Merche Murgui en su restaurante. (Fotografía: Alberto Saíz)


Cuando en el 2008 abrió su restaurante, Mercedes Murgui no dudó en pedir que el local fuera bendecido ni en colocar la fotografía en la que está junto al beato Juan Pablo II, al que le tiene mucha devoción. Merche, como le gusta que la llamen, es empresaria y de esas personas que no esconde sus raíces católicas, su fe y su estrecha pertenencia a la Iglesia.
– Tiene una fotografía con el beato Juan Pablo II a la entrada de su restaurante. ¿Alguien le ha hecho algún comentario negativo al respecto?
– Sólo ha habido una mesa con dos personas que en el tiempo que llevamos abiertos ha hecho un comentario de ese tipo a uno de los camareros diciéndole que no les parecía el lugar adecuado para tener esa fotografía. No le contesté porque no se dirigió a mí directamente, pero sinceramente, tampoco me importaría mucho si no quisiera volver por ese motivo.
-¿Y ha recibido comentarios amables por tenerla ahí colocada?

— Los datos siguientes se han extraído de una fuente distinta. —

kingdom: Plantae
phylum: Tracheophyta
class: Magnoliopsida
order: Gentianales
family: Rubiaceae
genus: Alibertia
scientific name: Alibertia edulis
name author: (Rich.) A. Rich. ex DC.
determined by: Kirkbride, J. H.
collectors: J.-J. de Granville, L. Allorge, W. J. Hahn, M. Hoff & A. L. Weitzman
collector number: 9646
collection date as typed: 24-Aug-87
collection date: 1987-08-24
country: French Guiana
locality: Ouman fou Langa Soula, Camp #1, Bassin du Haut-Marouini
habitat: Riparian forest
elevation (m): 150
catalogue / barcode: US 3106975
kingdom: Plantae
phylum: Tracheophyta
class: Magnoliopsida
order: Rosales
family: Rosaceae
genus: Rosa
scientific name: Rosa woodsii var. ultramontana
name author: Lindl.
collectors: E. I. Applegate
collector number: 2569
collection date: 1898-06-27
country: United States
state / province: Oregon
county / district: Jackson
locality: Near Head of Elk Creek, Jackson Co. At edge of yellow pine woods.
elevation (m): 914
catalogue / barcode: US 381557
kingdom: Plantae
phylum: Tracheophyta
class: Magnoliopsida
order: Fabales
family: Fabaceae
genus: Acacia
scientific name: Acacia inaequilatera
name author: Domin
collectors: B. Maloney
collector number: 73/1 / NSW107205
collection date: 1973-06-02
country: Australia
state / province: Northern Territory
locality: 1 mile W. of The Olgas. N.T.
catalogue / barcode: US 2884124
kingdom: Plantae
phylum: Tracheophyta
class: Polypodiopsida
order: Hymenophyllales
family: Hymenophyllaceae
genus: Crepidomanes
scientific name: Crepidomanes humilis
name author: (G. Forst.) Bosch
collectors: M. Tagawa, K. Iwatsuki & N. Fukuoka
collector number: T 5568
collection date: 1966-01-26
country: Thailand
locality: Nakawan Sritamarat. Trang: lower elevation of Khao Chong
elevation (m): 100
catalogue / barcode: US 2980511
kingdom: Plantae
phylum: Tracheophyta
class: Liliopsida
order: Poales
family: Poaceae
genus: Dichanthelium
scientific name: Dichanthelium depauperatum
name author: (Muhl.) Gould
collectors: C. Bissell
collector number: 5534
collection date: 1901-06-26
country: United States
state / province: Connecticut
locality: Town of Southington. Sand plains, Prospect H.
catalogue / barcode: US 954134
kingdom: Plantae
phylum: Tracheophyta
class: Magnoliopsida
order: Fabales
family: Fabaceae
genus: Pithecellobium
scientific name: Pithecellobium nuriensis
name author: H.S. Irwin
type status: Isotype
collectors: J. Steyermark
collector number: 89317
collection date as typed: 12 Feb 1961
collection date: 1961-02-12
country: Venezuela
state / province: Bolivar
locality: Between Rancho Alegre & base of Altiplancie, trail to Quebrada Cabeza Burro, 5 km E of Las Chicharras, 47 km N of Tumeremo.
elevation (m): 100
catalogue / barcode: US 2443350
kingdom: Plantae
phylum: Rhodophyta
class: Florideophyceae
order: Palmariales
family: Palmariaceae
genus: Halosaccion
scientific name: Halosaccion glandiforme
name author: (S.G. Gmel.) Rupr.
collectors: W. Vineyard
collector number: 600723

-Sí. (Sonríe) Esas veces han sido las más frecuentes. No escondo mi fe y creo que es por esto por lo que la gente, mis clientes, me ha dicho ya en varias ocasiones que se encuentran muy a gusto en mi restaurante. Dicen que es porque hay muy buen ambiente y porque tenemos la misma manera de pensar. Y eso me llena de satisfacción.
– Hábleme de esa fotografía. ¿Cuándo se la hizo? ¿Qué momento recoge?
– Esa fotografía es un recuerdo de una de las veces que fui a verle a Roma. Nos la hicieron en enero del 2002, en la sala de audiencias del Vaticano, y en ella Juan Pablo II estaba muy malito. La foto recoge el momento en el que saludo al Papa. Junto a mí estaba mi hermano y detrás, mi marido. Esa foto la tengo colocada en casa.
– Dice que saludó al papa Juan Pablo II en varias ocasiones.
– Sí. La primera vez que le vi fue en Madrid, en el Encuentro de la Juventud. Fue a la salida del estadio Santiago Bernabéu. Allí, sin saber cómo, me lo encontré de frente y me saludó. Luego, como te digo, han sido varias las ocasiones que le pude saludar, todas ellas gracias a mi hermano, Salvador. Recuerdo con mucho cariño cuando le vimos en 1988, en un viaje en el que nos llevamos a mi tía-abuela. Después de muchas vicisitudes y de que el día anterior hubiéramos estado en las audiencias en la sala de Pablo VI, nos recibió en su casa.
– ¿Qué ha recibido de Juan Pablo II?
– Sé que está siempre conmigo, y me da mucha tranquilidad, sobre todo en los momentos más difíciles que he vivido. Y sinceramente pienso que si no hubiera sido por las fuerzas que él me ha dado ahora yo no estaría aquí, porque en el anterior trabajo lo pasé muy mal. Todos los días le pedía a Juan Pablo que me ayudara a salir adelante, y mira aquí estoy ahora. La fe lo mueve todo.
– ¿Cuál es su relación con la Iglesia?
– Soy creyente y siempre he formado parte de ella. He sido catequista de niños de Primera Comunión hasta el año pasado. También he estado en el Consejo de Pastoral, limpio la iglesia, pongo flores, ayudo a los sacerdotes en lo que necesitan y pertenezco al coro de mi parroquia, Santa Bárbara de Casinos, en el que por cierto me dicen que me echan en falta porque desde que he abierto el restaurante no voy a cantar con ellos todos los domingos que a mí me gustaría. Los domingos por la tarde suelo ir a misa al Patriarca, aunque hay veces que también acudo a San Juan del Hospital.